La pluie s'écoule goutte à goutte dans le sol jaunâtre et craquelé, un apport bienvenu pour la vigne plantée sur les côteaux roussis des South Downs, une région à l'extrême-sud de l'Angleterre qui abrite une industrie de vins mousseux.
"Ne pensez pas cette terre comme humide. Pensez-la sèche et chaude", dit Michael Roberts, l'un des meilleurs viticulteurs anglais, qui a fait taire la faible réputation vinicole de son pays avec des vins blancs souvent primés.
Il impute ce succès au "microclimat chaud" qui enveloppe les Downs, un alignement crayeux achevé par les falaises plongeant sur la Manche. La région s'est réchauffée, suivant en cela les tendances planétaires.
Les collines élevées au sud de son domaine de RidgeView, dans le Sussex, au-delà desquelles s'étend la station balnéaire de Brighton, préservent un climat assez doux en hiver, et chaud et sec en été.
Le sol mixte en craie et calcaire, propre au sud de l'Angleterre et à la région champenoise en France, est aussi un atout, car il retient et distribue équitablement l'humidité.
Les deux régions, qui ne sont qu'à quelques centaines de kilomètres de distance, étaient dans une lointaine ère géologique baignées dans une mer primitive qui leur a laissé les mêmes dépôts sédimentaires.

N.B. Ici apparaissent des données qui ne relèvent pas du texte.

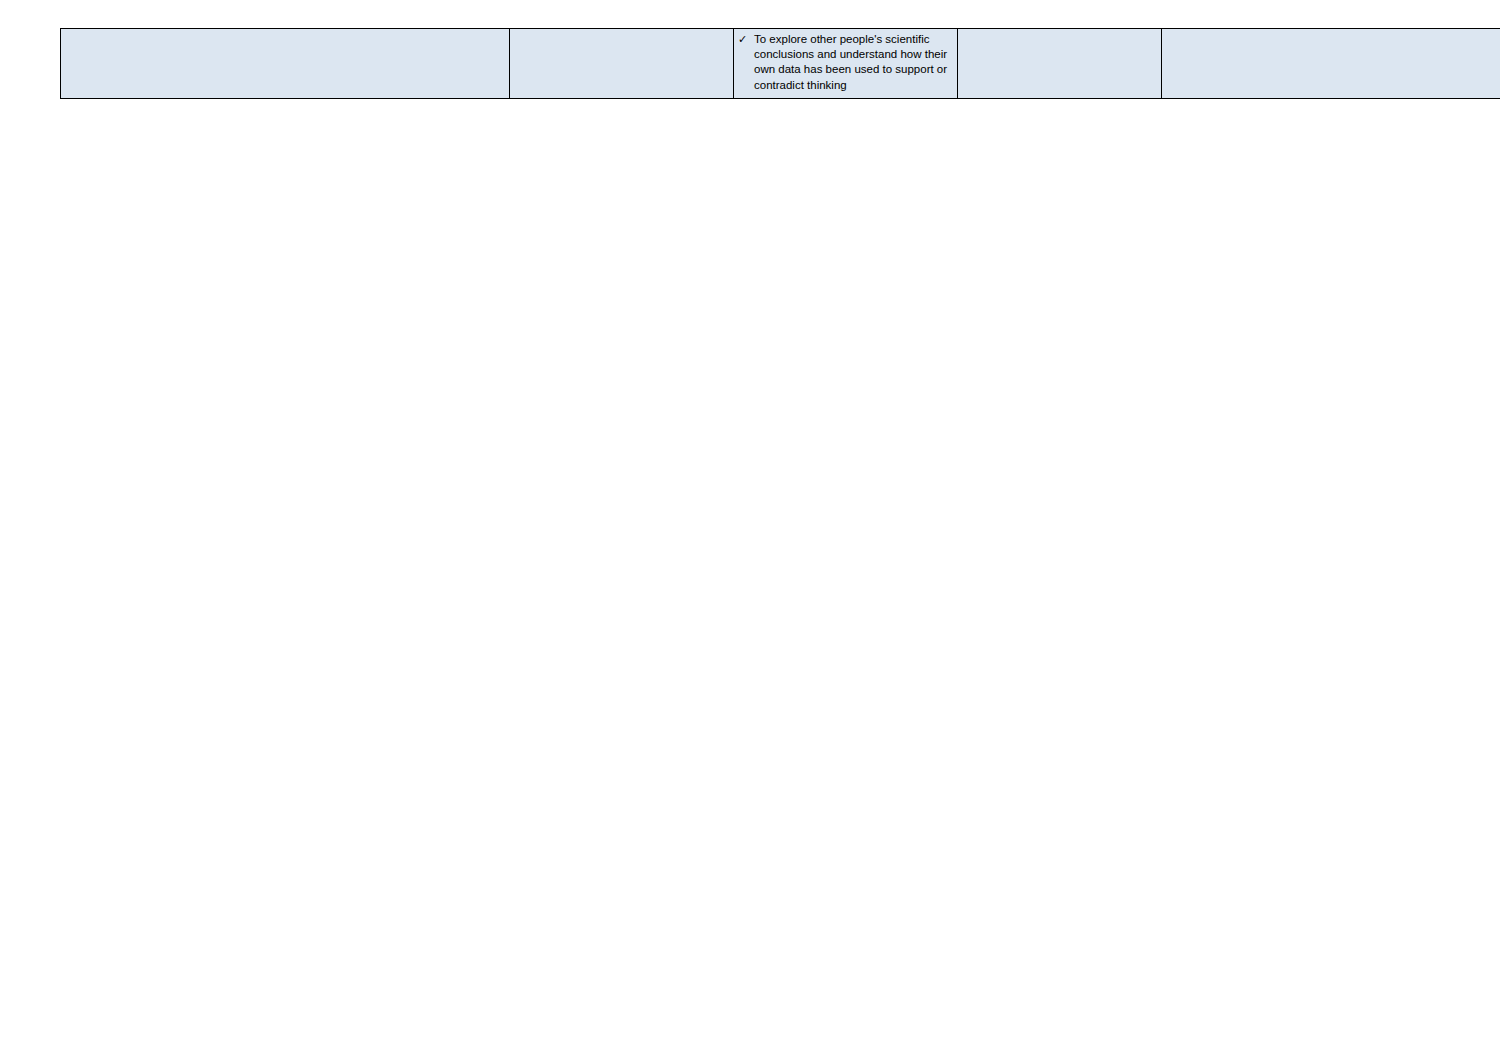| | | ✓ To explore other people's scientific conclusions and understand how their own data has been used to support or contradict thinking | | |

L'Angleterre compte aujourd'hui 325 vignobles et le Pays de Galles 25, qui produisent deux millions de bouteilles par an, la part des vins mousseux (ou effervescents) étant de 15%, selon le service des producteurs anglais, English Wine Producers.
La directrice des ventes, Julia Trustam Eve prédit que les vignobles anglais produiront 3.5 millions de bouteilles de vin mousseux en 2015. "Les vins mousseux vont prendre le dessus", assure-t-elle.
Le domaine vinicole Denbies, le plus grand d'Angleterre et l'un des plus vastes d'Europe, s'étend sur près de 110 hectares dans le comté du Surrey (sud-est), où la récolte du vin remonte, dit-on, à l'époque romaine.
Denbies produit actuellement 400.000 bouteilles de blanc, rouge, rosé et mousseux par an, mais compte accroître ce volume en étendant encore sa propriété.
"Sans aucun doute, le changement climatique a contribué à la croissance que nous avons expérimentée au Royaume-Uni", explique Christopher White, directeur général de Denbies.
Sur son domaine, les premiers bourgeons ont éclos cette année le 14 avril, deux semaines plus tôt que la date habituelle.
M. Roberts assure que ces conditions permettent de produire des vins mousseux capables de rivaliser avec le Champagne, et surpassant ceux de Californie, d'Afrique du Sud et d'Australie.
Dans ces trois pays, les grappes doivent être cueillies plus tôt - le climat chaud les faisant mûrir plus rapidement - ce qui donne un produit final plus terne et moins fruité.
"Nous ne sommes pas en compétition avec les vins du nouveau monde", affirme-t-il.
Depuis qu'il a planté ses premières vignes en 1994, les journées où le thermomètre a dépassé les 30 degrés n'ont pas manqué. Un phénomène quasiment inconnu lors des trois décennies précédentes.
La période de maturation des raisins est à présent "plus proche que jamais de la saison traditionnelle française".
Effervescents du Monde, un groupe français chargé de la promotion des vins mousseux, remarque que les vendanges en France ont aussi lieu plus tôt que par le passé.
"Le sud de l'Angleterre devient une région viticole dont la qualité des vendanges s'améliore régulièrement parce qu'elles sont plus précoces", explique à l'AFP Henri-Laurent Arnould, président du groupe.
M. Roberts a adopté trois cépages français classiques: le Chardonnay "pour son caractère et sa finesse", le Pinot Noir "pour son corps et son intensité", et le Pinot Meunier "pour la richesse du fruit".
Sur son petit terrain de 12 hectares, il produit environ 50.000 bouteilles de blanc mousseux et pense porter ce chiffre à 120.000 dès 2010. Il espère qu'ensuite ses trois fils seront prêts à assurer la relève.